A Physical State Prediction Method Based on Reduce Order Model and Deep Learning applied in Virtual Reality

Pengbo Yu¹Qiyu Liu^1,2,3,4*Siyun Yi⁵Ming Zhu¹Yangheng Hu¹Gexiang Zhang^1,4

• ¹Chengdu University of Information Technology, Chengdu, China
• ²Northwestern Polytechnical University, Xi'an, China
• ³Chongqing Saibao Industrial Technology Research Institute Co., Ltd., Chongqing, China
• ⁴Advanced Cryptography System Security Key Laboratory of Sichuan Province, Chengdu, China
• ⁵Civil Aviation Flight University of China, Guanghan, China

The application of virtual reality (VR) in industrial training and safety emergency needs to reflect realistic changes in physical object properties. However, existing VR systems still lack fast and accurate simulation of complex, high-fidelity dynamic display of physical object evolution. To enhance the application of VR, a real-time VR visualization method is introduced, which adopts a pre-trained deep learning model to construct high-fidelity physical dynamic changes.
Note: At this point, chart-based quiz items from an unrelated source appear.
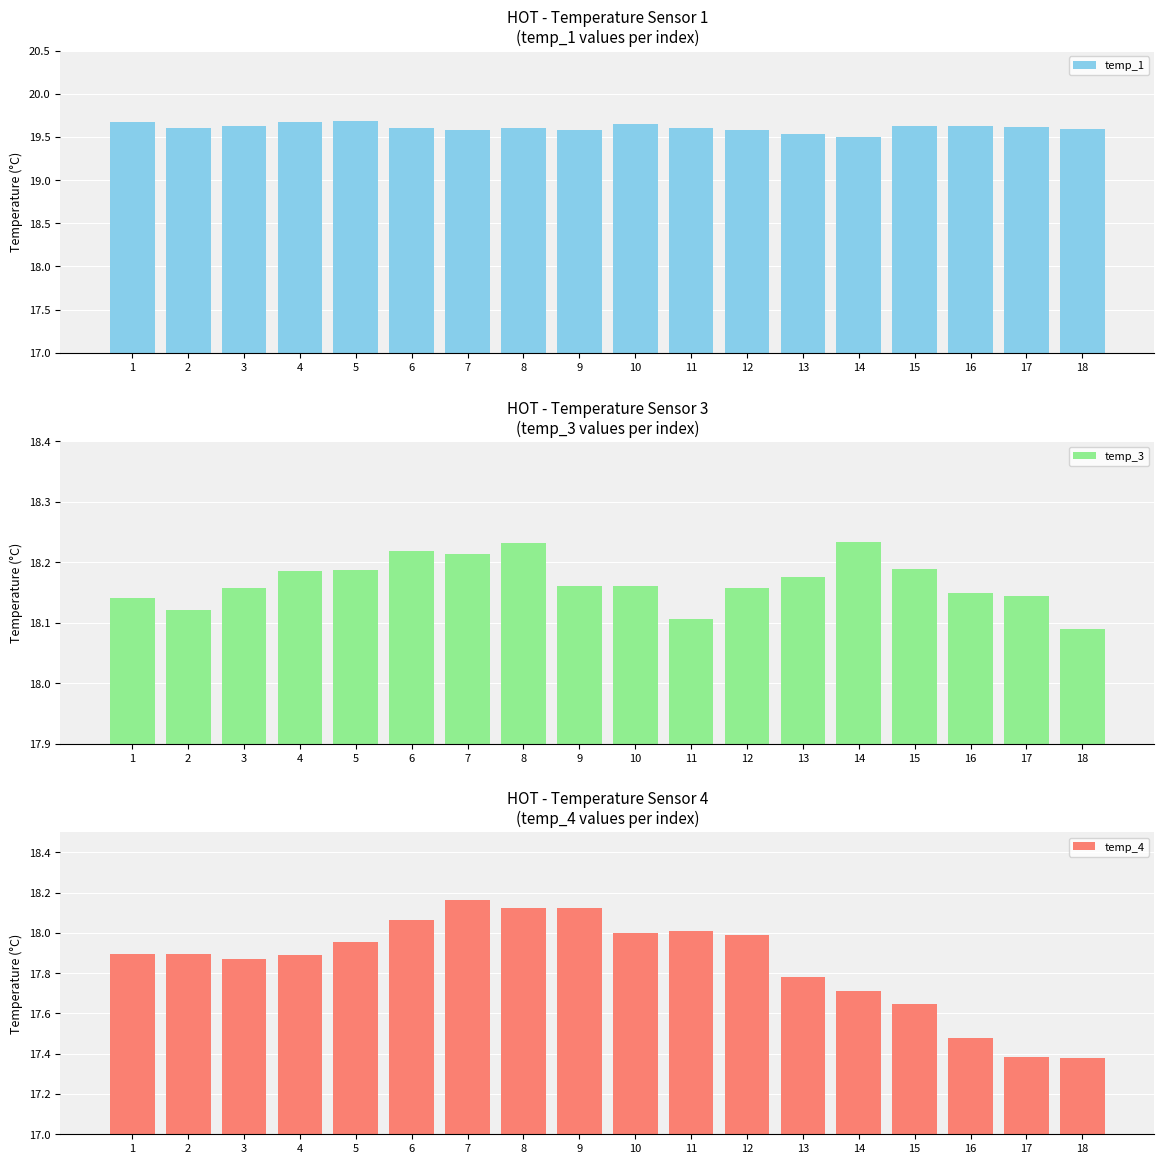

What is the sum of the temp_3 values at 15 and 17?

36.3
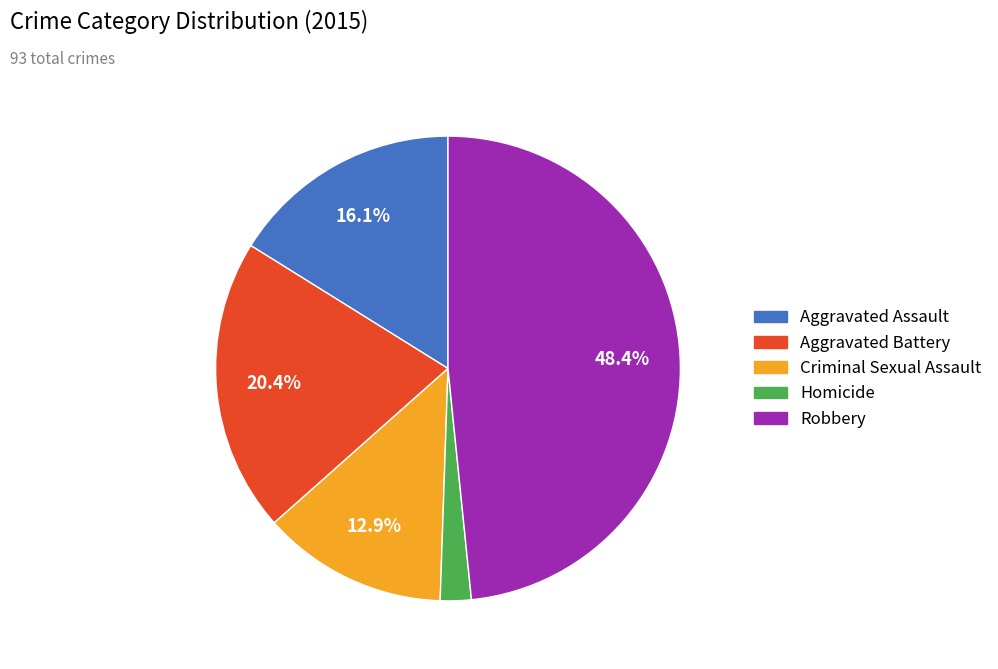

How many slices are in this pie chart?

5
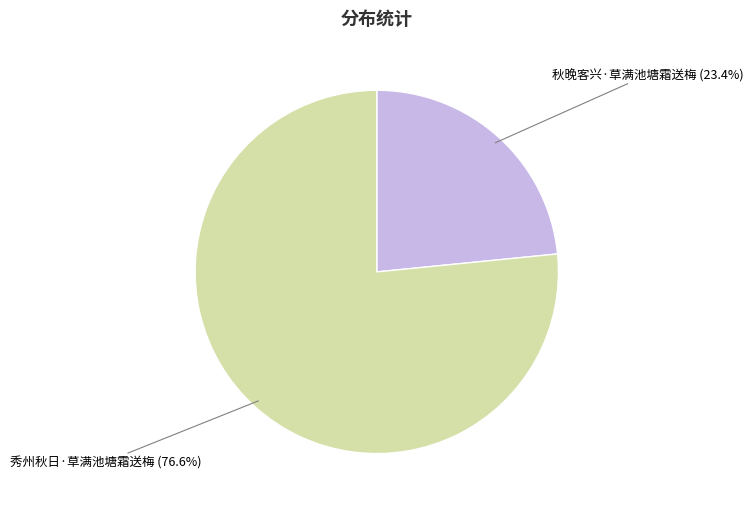

To the nearest percent, what portion does 秋晚客兴·草满池塘霜送梅 represent?

23%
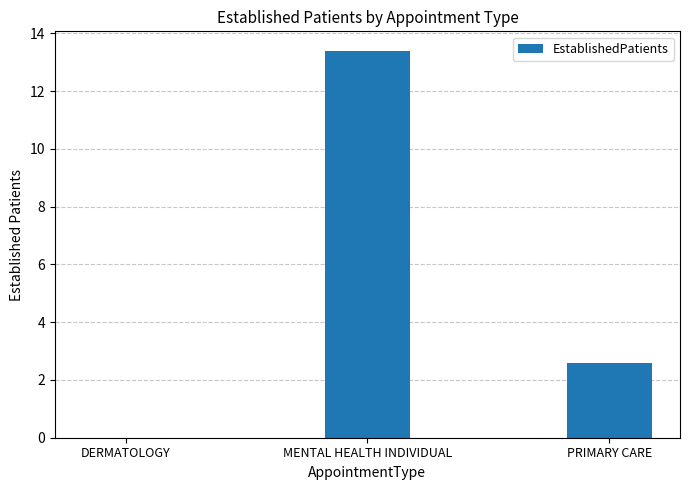

Count the number of data series in this chart.

1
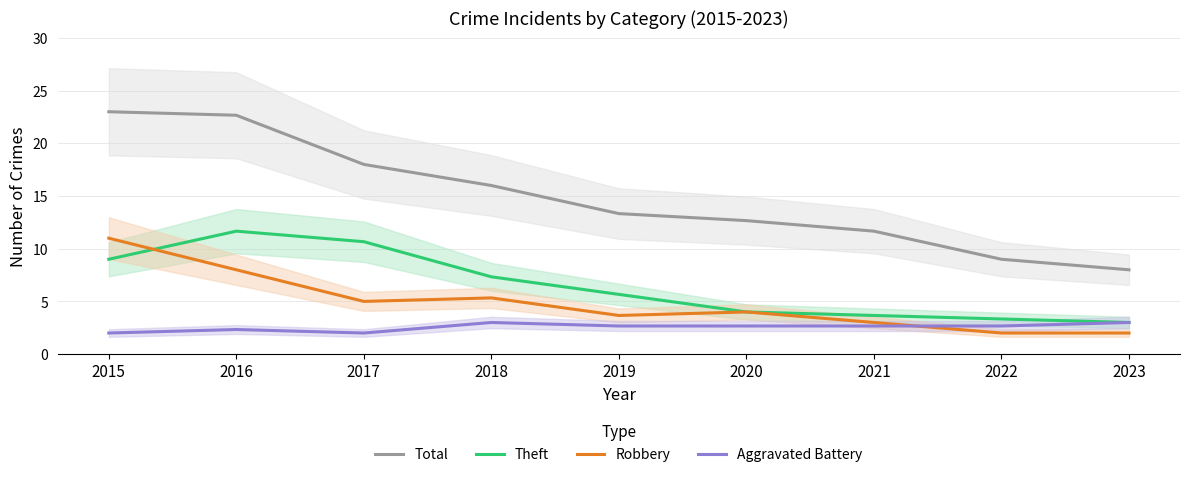

What are all the series names shown in the legend?

Total, Theft, Robbery, Aggravated Battery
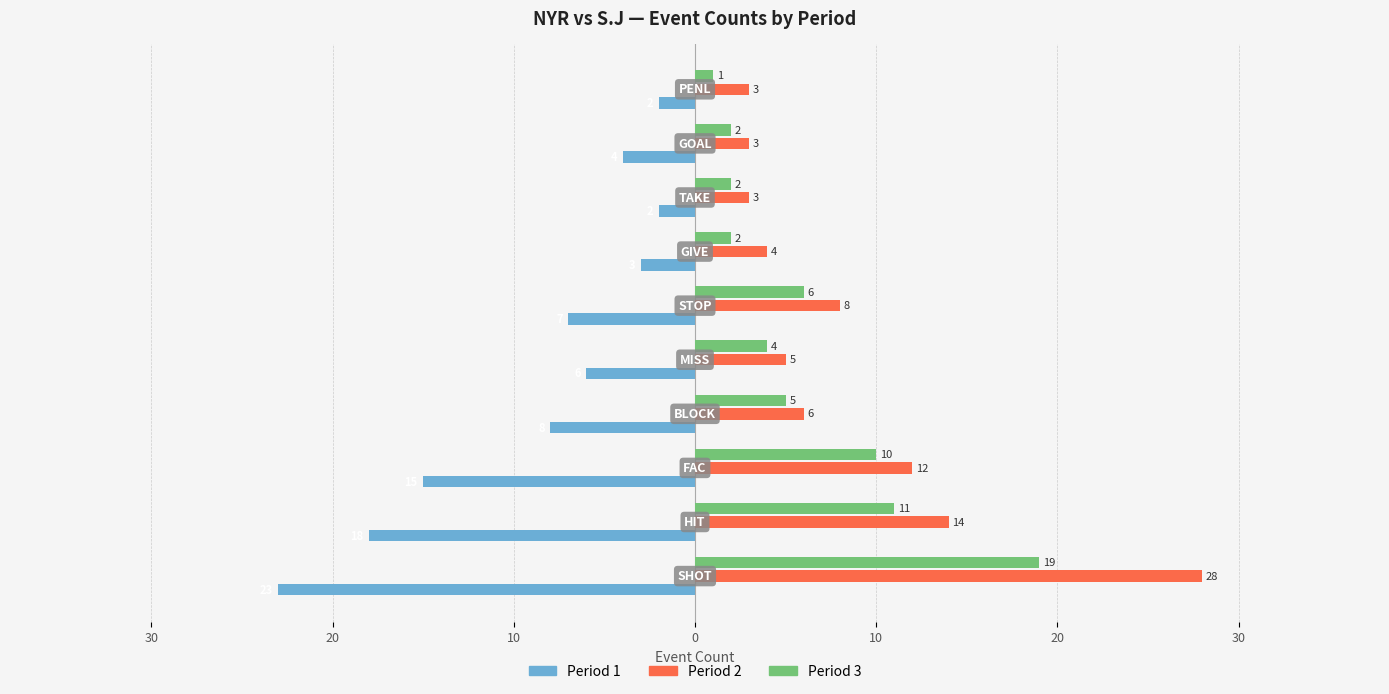

What are all the series names shown in the legend?

Period 1, Period 2, Period 3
This method firstly integrates data dimensionality reduction and temporal convolutional network (TCN) to pre-capture time-series data from numerical simulation results, and then employs Kolmogorov–Arnold Networks (KAN) to approximate nonlinear characteristics to improved Long Short-Term Memory (LSTM) network, thereby predict time-series simulation data accurately to achieves realistic and responsive dynamic displays. The experimental results of predicting time-series numerical simulation data demonstrate that the method balances computational efficiency and achieves good prediction accuracy, with Root Mean Squared Error (RMSE) and Mean Absolute Error (MAE) values increased to 0.0087 and 0.0063, respectively. These studies indicate that the proposed method significantly enhances VR’s capability for realistic physical modeling, paving the way for its broader application in high-stakes industrial training and emergency training environments.